In 2019, it is stunning to hear my own people judging within the Black community because of skin tone. We have enough to fight or be defensive about. Aren’t you tired of this? Too many are still carrying anger, jealousy and hurt because of skin tone; and it shows in our talk, our views and the way we treat each other. I have found that the more unhappy a person is in their own skin, the more they look outside themselves to attack or demoralize others. Happy people, with high self-esteem and in pursuit of a life of meaning and progress, just don’t normally have time for it. We have to recognize this in ourselves.

If your hope is that you not be judged because of race and that white people not devalue your worth because of your skin tone-you should want the same for your own people.
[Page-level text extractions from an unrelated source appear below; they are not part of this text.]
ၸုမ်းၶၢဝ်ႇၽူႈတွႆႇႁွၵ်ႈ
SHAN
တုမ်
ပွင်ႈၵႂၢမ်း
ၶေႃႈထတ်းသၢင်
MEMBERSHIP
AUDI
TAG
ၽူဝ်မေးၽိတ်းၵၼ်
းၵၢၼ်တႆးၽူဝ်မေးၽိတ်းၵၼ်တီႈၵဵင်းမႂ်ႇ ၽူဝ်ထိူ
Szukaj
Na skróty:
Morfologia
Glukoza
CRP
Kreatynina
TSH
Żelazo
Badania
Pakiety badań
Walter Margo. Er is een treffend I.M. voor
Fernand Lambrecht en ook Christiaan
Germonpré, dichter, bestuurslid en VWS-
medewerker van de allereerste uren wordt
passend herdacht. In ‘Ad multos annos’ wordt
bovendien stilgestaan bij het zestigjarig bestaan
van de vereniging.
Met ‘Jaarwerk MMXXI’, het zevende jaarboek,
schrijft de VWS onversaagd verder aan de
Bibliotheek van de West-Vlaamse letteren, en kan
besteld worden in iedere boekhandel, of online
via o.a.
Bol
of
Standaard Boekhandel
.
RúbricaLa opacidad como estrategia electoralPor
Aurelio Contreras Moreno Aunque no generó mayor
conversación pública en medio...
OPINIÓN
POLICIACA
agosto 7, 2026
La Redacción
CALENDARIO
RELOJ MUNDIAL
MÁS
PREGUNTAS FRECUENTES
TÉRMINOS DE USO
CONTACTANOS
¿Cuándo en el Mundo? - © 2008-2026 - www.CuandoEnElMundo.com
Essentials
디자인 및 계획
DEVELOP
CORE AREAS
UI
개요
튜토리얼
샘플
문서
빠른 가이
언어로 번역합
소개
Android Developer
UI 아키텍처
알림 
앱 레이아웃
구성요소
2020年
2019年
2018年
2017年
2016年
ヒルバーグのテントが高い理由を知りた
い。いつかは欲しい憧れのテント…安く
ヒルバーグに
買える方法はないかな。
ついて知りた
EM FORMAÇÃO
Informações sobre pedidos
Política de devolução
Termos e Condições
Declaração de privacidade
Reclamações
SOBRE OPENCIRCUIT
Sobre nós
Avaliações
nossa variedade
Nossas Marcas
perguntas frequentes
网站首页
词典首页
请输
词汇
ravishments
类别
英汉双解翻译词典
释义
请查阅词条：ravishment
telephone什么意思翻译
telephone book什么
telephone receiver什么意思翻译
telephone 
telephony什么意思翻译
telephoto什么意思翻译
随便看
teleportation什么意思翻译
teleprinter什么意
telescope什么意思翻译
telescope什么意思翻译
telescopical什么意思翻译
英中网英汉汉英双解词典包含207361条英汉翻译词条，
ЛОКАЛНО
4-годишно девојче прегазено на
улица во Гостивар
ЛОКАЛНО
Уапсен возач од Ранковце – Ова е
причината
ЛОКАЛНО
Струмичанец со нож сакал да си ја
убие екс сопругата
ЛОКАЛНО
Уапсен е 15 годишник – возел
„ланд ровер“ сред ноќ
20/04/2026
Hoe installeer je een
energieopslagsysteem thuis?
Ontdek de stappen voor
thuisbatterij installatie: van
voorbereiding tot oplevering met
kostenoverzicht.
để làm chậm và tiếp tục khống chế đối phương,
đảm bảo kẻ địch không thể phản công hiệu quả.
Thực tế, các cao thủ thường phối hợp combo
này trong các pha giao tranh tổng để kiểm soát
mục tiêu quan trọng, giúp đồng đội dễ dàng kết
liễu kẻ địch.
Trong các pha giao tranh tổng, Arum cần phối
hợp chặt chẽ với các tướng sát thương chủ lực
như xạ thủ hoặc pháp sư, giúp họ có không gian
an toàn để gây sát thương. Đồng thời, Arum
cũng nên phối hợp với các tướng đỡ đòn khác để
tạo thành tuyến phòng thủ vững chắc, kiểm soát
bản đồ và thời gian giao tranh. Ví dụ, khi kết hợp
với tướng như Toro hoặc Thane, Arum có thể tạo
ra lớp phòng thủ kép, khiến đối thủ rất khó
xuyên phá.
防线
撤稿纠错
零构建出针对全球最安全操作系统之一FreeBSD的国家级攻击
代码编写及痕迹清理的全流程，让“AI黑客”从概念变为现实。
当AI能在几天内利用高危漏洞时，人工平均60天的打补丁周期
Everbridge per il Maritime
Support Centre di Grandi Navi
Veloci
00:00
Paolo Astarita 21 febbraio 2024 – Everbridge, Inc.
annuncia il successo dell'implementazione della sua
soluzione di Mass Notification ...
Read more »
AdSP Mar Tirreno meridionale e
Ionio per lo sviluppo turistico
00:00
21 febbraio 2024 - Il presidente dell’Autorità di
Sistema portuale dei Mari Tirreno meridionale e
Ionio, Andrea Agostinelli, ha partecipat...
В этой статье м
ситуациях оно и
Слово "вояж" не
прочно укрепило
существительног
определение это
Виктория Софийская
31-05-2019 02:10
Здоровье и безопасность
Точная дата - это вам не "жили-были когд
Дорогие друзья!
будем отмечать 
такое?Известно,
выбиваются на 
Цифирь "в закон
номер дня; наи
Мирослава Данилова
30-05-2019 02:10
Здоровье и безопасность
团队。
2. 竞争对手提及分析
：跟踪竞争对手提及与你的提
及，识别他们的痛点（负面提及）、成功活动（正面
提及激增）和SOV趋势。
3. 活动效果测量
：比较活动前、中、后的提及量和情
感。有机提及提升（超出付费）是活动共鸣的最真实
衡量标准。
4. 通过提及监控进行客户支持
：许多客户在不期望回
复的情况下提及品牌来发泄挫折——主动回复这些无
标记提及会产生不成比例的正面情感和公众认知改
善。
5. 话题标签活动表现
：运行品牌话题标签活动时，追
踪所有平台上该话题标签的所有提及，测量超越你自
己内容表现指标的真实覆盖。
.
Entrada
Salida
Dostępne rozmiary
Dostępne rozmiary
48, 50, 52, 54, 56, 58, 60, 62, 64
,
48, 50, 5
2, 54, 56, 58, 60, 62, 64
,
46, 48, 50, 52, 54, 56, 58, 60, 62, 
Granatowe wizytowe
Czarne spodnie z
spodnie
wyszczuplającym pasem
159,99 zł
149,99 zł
If the Klan, a neo-Nazi, a Republican wearing a “Make America Great Again” hat, or any other racist sees you or me walking down the street, we will both be viewed the same. They see us as Black. I suggest we do the same and embrace each other. Divided we fall, but together we can conquer the world, or at least conquer ignorance and move forward to a higher intellectual, financial and emotional ground.

All of our Black is beautiful and worthy. The day we start believing this, is the day we will stop with the colorism nonsense.